India’s horticulture sector, which contributes significantly to agricultural GDP and rural livelihoods, has long faced a silent but devastating challenge: systemic pathogens in planting materials.
Viruses and other hidden infections spread through seedlings, often going undetected until crops show poor yields, inferior quality, or reduced shelf life. Once established, such infections are difficult — and sometimes impossible — to reverse.
In response, the Union Cabinet, in August 2024, approved the Clean Plant Programme (CPP) under the Ministry of Agriculture & Farmers Welfare. The initiative is designed to deliver high-quality, disease-free planting material to farmers while strengthening diagnostic, regulatory, and research infrastructure.
The National Horticulture Board (NHB) is leading the implementation in collaboration with the Indian Council of Agricultural Research (ICAR), with funding assistance that includes a loan from the Asian Development Bank (ADB).
Before CPP, farmers largely depended on unregulated nurseries where plant health screening was often weak or inconsistent. Pathogens in mother plants and the lack of advanced diagnostic facilities meant that even healthy-looking seedlings could later fail, reducing yields and increasing production costs. For fruit crops like grapes, citrus, pomegranates, and apples, this created serious risks for growers, exporters, and consumers alike.
The CPP aims to transform this scenario by ensuring systematic production and distribution of certified, pathogen-free planting stock.
The programme envisions nine Clean Plant Centers across India to supply disease-free planting material. Of these, three major centers are being set up in Maharashtra — Pune (for grapes), Nagpur (for oranges), and Solapur (for pomegranates) — with a combined investment of around ₹300 crore.
To ensure a steady supply of quality seedlings, modern nurseries are being supported with grants:
Large nurseries: up to ₹3 crore each
Medium nurseries: up to ₹1.5 crore each
The goal is ambitious — supplying nearly 8 crore disease-free seedlings annually.
A dedicated national laboratory in Pune will focus on research related to original plant species and support diagnostic work. Hazard analysis is already in progress, with:
578 grapevine samples tested across multiple states
535 apple samples studied in temperate zones
Preparatory work underway for citrus crops
Teams from NHB, ICAR, and ADB have assessed the country’s diagnostic ecosystem, covering public and private laboratories. Their evaluations focus on readiness for high-throughput screening using advanced bioinformatics pipelines, lab oversight, and nursery ecosystem design.

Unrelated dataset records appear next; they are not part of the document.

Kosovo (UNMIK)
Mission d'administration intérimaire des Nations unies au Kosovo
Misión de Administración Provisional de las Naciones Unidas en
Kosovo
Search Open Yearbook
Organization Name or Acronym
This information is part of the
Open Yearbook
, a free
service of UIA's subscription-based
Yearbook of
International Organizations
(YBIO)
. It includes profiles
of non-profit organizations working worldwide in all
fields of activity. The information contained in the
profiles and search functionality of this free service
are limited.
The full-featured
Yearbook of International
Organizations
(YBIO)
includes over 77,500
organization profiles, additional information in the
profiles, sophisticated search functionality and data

A CPP website has been launched to provide updates, resources, and guidance for stakeholders. The implementation framework follows a systematic cycle:
Testing planting material
Pathogen elimination through tissue culture or similar methods
Propagation of clean material
Maintenance of mother plants
Distribution via certified nurseries
Adoption of clean, virus-free planting stock will help:
Improve yields and crop quality
Enhance fruit shelf life
Reduce disease-related losses in the early years
Lower input costs over the long term
Certified nurseries will benefit from stronger trust and more business opportunities. Consumers will access fruits with better taste, appearance, and food safety standards.
Disease-free planting material aligns with international phytosanitary standards, enhancing India’s ability to export horticultural produce globally. This can reduce dependence on imports and strengthen India’s reputation as a reliable exporter.

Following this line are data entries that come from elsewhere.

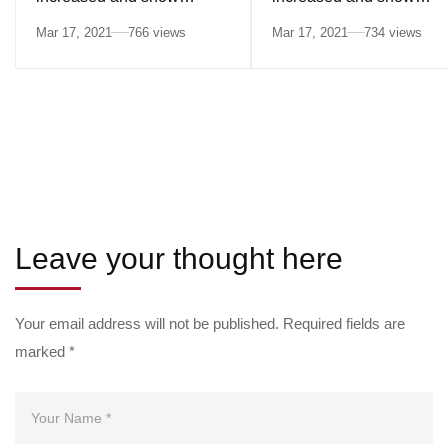
differences in ethnic
differences in ethnic
Mar 17, 2021
766 views
Mar 17, 2021
734 views
minorities
minorities
Leave your thought here
Your email address will not be published.
Required fields are
marked
*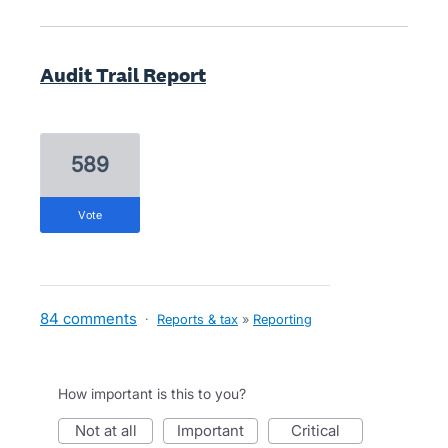
Audit Trail Report
589
vote
84 comments
·
Reports & tax
»
Reporting
How important is this to you?
not at all
important
critical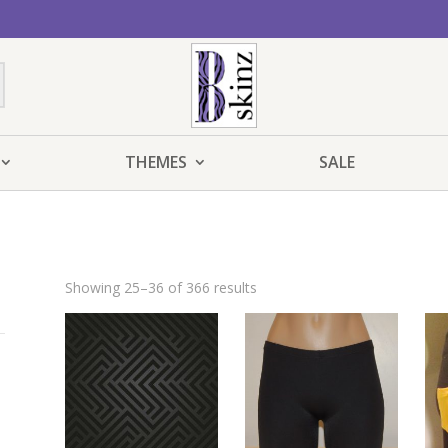
THEMES
SALE
Showing 25–36 of 366 results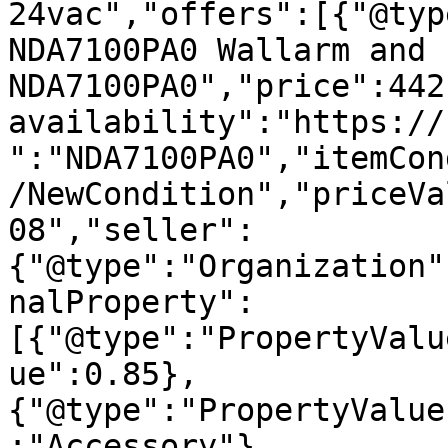
24vac","offers":[{"@typ
NDA7100PA0 Wallarm and 
NDA7100PA0","price":442
availability":"https://
":"NDA7100PA0","itemCon
/NewCondition","priceVa
08","seller":
{"@type":"Organization"
nalProperty":
[{"@type":"PropertyValu
ue":0.85},
{"@type":"PropertyValue
:"Accessory"},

Despite its promise, the CPP must overcome key challenges:
Access for small and marginal farmers: Ensuring affordability and timely delivery of clean seedlings.

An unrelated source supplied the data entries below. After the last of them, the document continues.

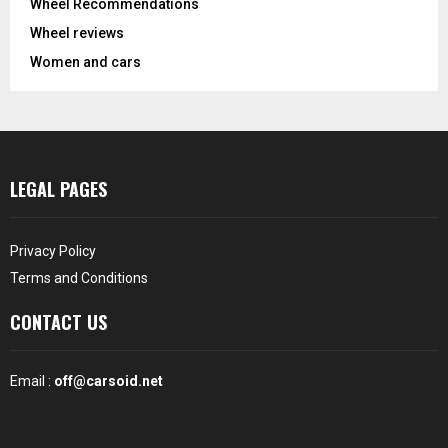
Wheel Recommendations
Wheel reviews
Women and cars
LEGAL PAGES
Privacy Policy
Terms and Conditions
CONTACT US
Email :
off@carsoid.net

Geographic equity: Extending infrastructure to remote or underdeveloped regions.
Regulatory robustness: Strong certification, monitoring, and biosecurity protocols are critical.
Mother plant maintenance: Preventing reinfection and ensuring high-quality propagation requires continuous oversight and skilled technical staff.
If addressed effectively, CPP can mark a shift from reactive disease management to preventive, science-driven horticulture systems in India.
The Clean Plant Programme has the potential to revolutionize Indian horticulture by ensuring that farmers plant crops with strong genetic integrity and free of hidden pathogens. By focusing on prevention rather than cure, CPP could increase productivity, stabilize farm incomes, reduce long-term costs, and enhance export competitiveness.
For a sector contributing over 33% of India’s agricultural GDP (2023-24), this preventive push is timely and crucial in making horticulture more resilient to climate change and global market demands.